O espião se identificava como Victor Muller Ferreira mas, na verdade, era um agente infiltrado que repassava informações para o serviço secreto russo
The Washington Post
Por dois anos, Sergey Cherkasov, um espião russo infiltrado, usou a identidade falsa de um brasileiro, Victor Muller Ferreira, para permanecer nos Estados Unidos estudando em uma das mais importantes universidades americanas, a Johns Hopkins.

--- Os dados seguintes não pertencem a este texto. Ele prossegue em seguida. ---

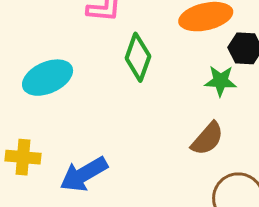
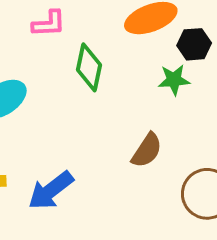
brown semicircle: (207, 139) -> (147, 150), moved

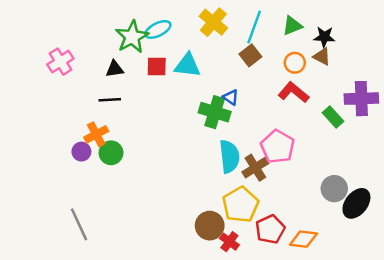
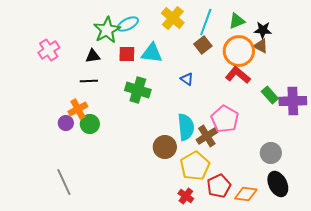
orange circle: (295, 63) -> (239, 51), size x1.8
purple cross: (361, 99) -> (293, 101), moved
green cross: (215, 112) -> (138, 90), moved
black ellipse: (356, 203) -> (278, 184), moved, turned -65
brown circle: (210, 226) -> (165, 147), moved

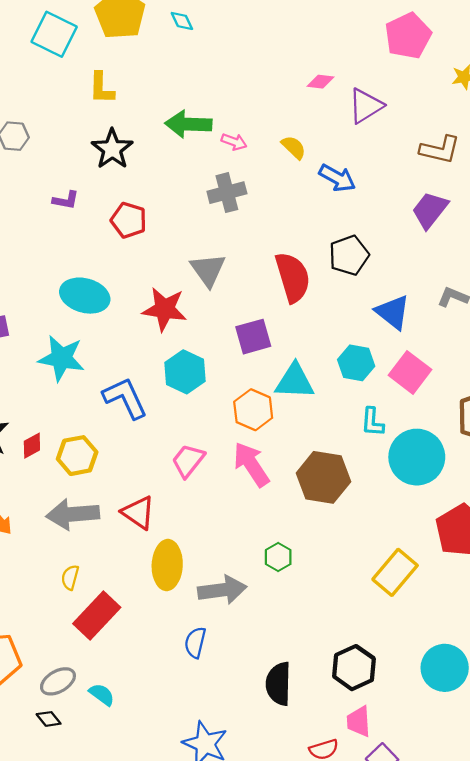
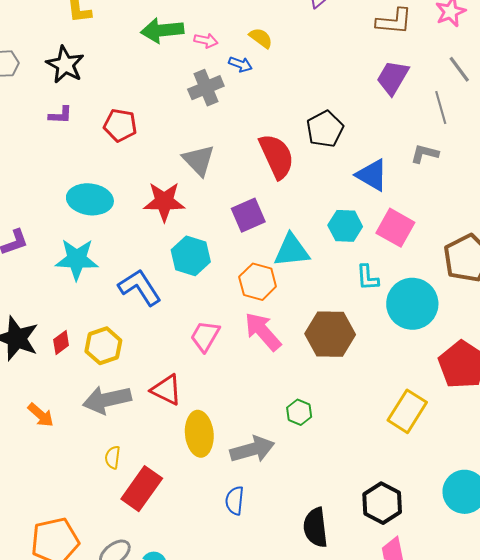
black star: (112, 149) -> (65, 65), moved
blue arrow: (337, 178) -> (241, 64), moved, size x0.7

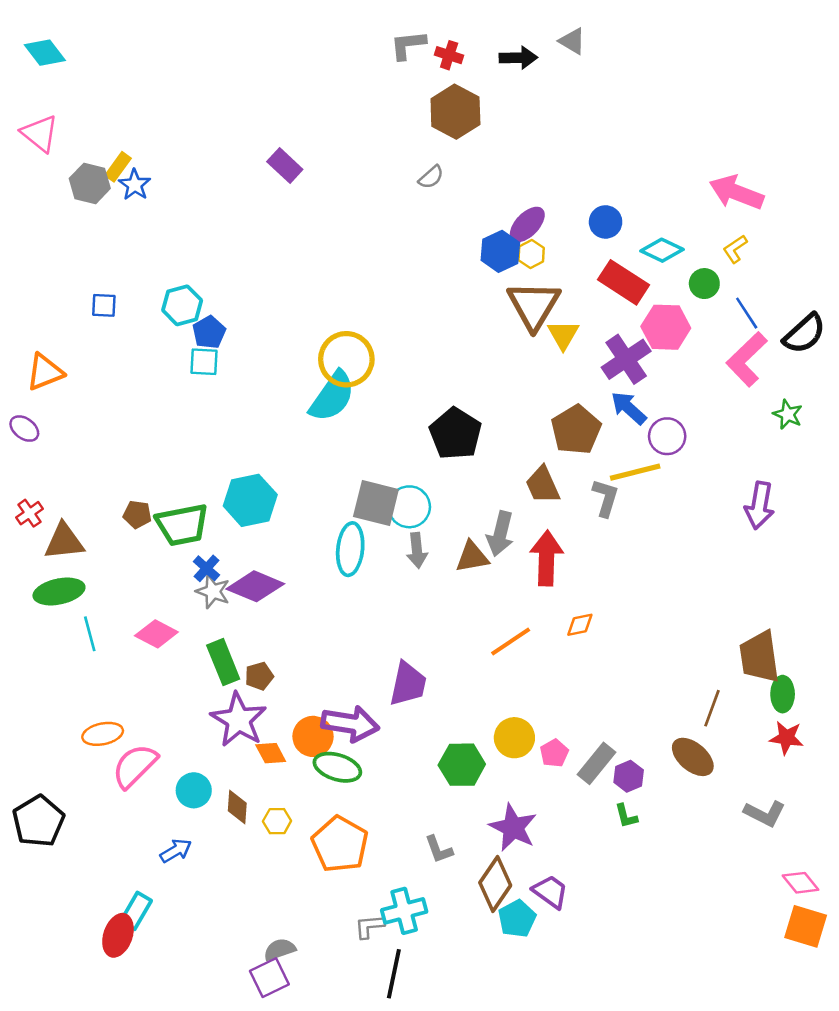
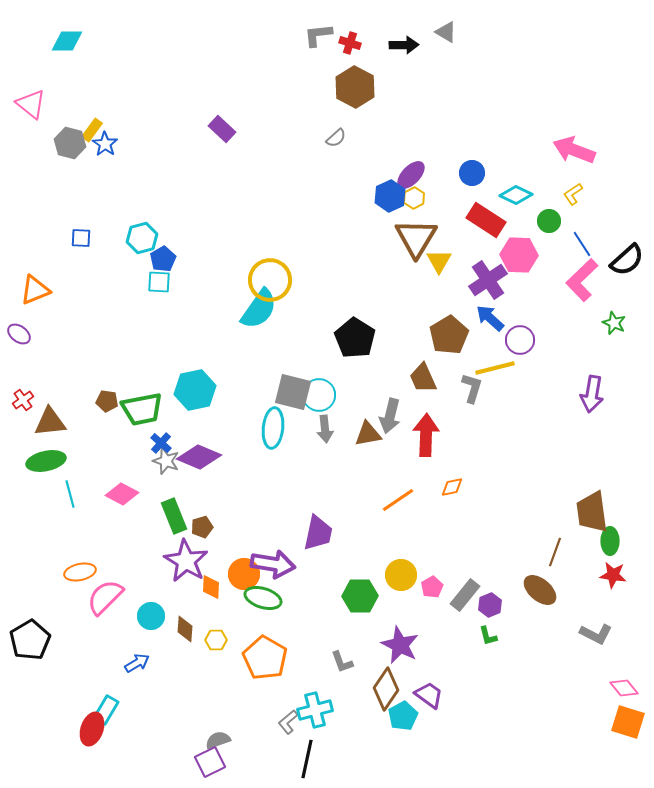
cyan diamond: (45, 53) -> (67, 41), moved, turned -52
orange diamond: (271, 753) -> (211, 587), turned 30
gray L-shape: (369, 926) -> (288, 722), turned -35

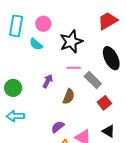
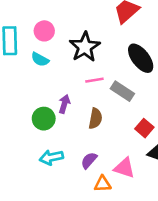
green circle: (13, 88) -> (44, 119), moved
red square: (104, 103) -> (144, 128), moved
cyan arrow: (15, 116) -> (51, 157), moved

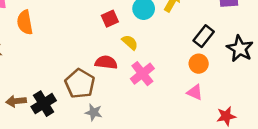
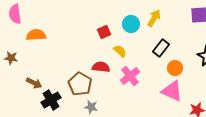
orange semicircle: (25, 22) -> (36, 35), turned 96
black rectangle: (204, 36) -> (161, 48), moved
pink triangle: (195, 92) -> (172, 91), size x1.6
brown arrow: (16, 101) -> (34, 83), moved, turned -147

Cherkasov ingressou nos Estados Unidos em 2018, com passaporte brasileiro falsificado, após ser aprovado para cursar uma pós-graduação em Relações Internacionais. Sergey Cherkasov se identificava como um brasileiro de ascendência irlandesa, uma forma de justificar o sotaque carregado, mas na verdade, ele era um agente do serviço secreto russo, nascido em Kaliningrado, de acordo com investigações da CIA, FBI, e das Polícias da Holanda e do Brasil.
Cherkasov passou quase dez anos construindo a persona fictícia do brasileiro Victor Ferreira. A missão do agente infiltrado era usar o Brasil como plataforma para chegar aos Estados Unidos e repassar informações ao serviço de inteligência militar da Rússia, o GRU.
Durante seus dois anos em Washington, Cherkasov apresentou relatórios a seus chefes sobre como altos funcionários do governo Biden estavam respondendo ao reforço militar russo antes da guerra na Ucrânia, de acordo com uma declaração do FBI.
Depois de terminar o mestrado e obter o diploma da Johns Hoppkins, o espião retornou ao Brasil, durante a pandemia de Covid-19, em setembro de 2020, poucos meses antes de seu visto de estudante expirar. Em março de 2022, ele foi chamado para um estágio não remunerado no Tribunal Penal Internacional, em Haia.
O chamado do TPI, na verdade, era uma armadilha e foi o fim da linha para o espião russo. As autoridades holandesas já tinham sido informadas pelo FBI sobre as atividades criminosas de Cherkasov, que foi preso ainda no aeroporto de Amsterdã. Depois de ser interrogado, autoridades holandesas o colocaram num avião com destino ao Brasil, onde foi preso por falsificação de documentos.
Em 2009, um cartório brasileiro (que está sob investigação) expediu uma certidão de nascimento falsa em nome de Victor Muller Ferreria, filho de Juraci Eliza Ferreira, que morreu em 1993, mas que, segundo a família, nunca foi mãe. Depois, com a certidão de nascimento falsa, o espião tirou RG, carteira de motorista e o passaporte brasileiro, documentação que utilizou para realizar a tarefa de espionagem nos EUA.
A Rússia nega que Cherkasov seja um espião e pediu sua extradição alegando que ele é um agente secreto, mas um traficante de heroína que fugiu da Rússia para evitar a prisão. O pedido foi deferido pelo STF, mas a extradição foi suspensa até que a Polícia Federal brasileira conclua uma segunda investigação sobre as atividades de espionagem do homem a serviço do Kremlin.
O caso Cherkasov tem sido uma fonte de constrangimento para as autoridades brasileiras sobre a fragilidade do sistema de identificação e registro de pessoas. Não é a primeira vez que serviços de inteligência russos usam o Brasil como base de lançamento para espionagem em outros países. No ano passado, outro suposto agente secreto russo, que também apresentava uma identidade brasileira falsa, foi preso na Noruega.